Prosthetics (Restorative Dentistry)
The reconstruction of the dental structures can be a very complex endeavor. Depending on the severity of the dental disease, the patient’s needs may include but not limited to:
- Dentures or Partial Dentures: Replacement of part or all of the missing dentition with removable prostheses.
- Crowns: A prostheses covering the entire tooth to restore natural form and function. This may include a single tooth or several of the teeth in a patient’s dentition.
- Inlays and Onlays: Restorations that restore damaged or missing tooth structure. These restorations can either be made of tooth colored ceramics or gold.
- Bridges: This is a restorative technique to replace missing teeth by using the surrounding teeth as supporting structures. These restorations are similar to crowns in their fabrication and function.
- Implants: By placing titanium supporting structures in the jaw bones, implants can be used as artificial roots for individual teeth, multiple teeth, full mouth reconstructions, and supporting mechanisms for dentures.
- Basic fillings: To restore worn or decayed dentition with composites (tooth colored fillings), amalgams (silver fillings) or gold restorations (gold fillings).
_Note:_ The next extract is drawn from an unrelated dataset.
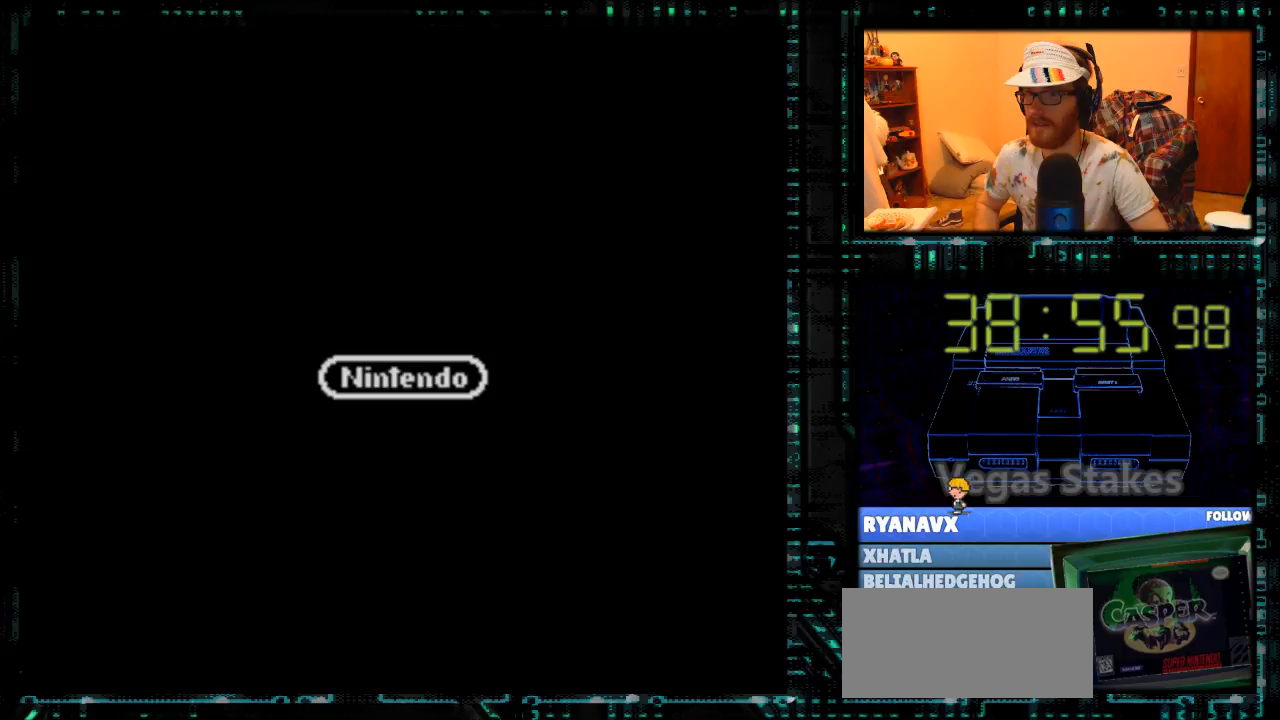
{"buttons": ["A"], "events": []}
There are a variety reasons why and when each of the materials should or could be used.
Also referred to as esthetic dentistry, it is the restoration of natural form and function of the dentition through the means of Bonding, Veneers, Crown and Bridges, or Implants.
Temporal Mandibular Joint Dysfunction
Often patients develop joint or muscle discomfort created by a dysfunction of the masticatory system. This can be caused by trauma, parafunctional habits (grinding and clenching), or poor dental work. It is truly the process of developing functional harmony between the teeth, muscles, and joint.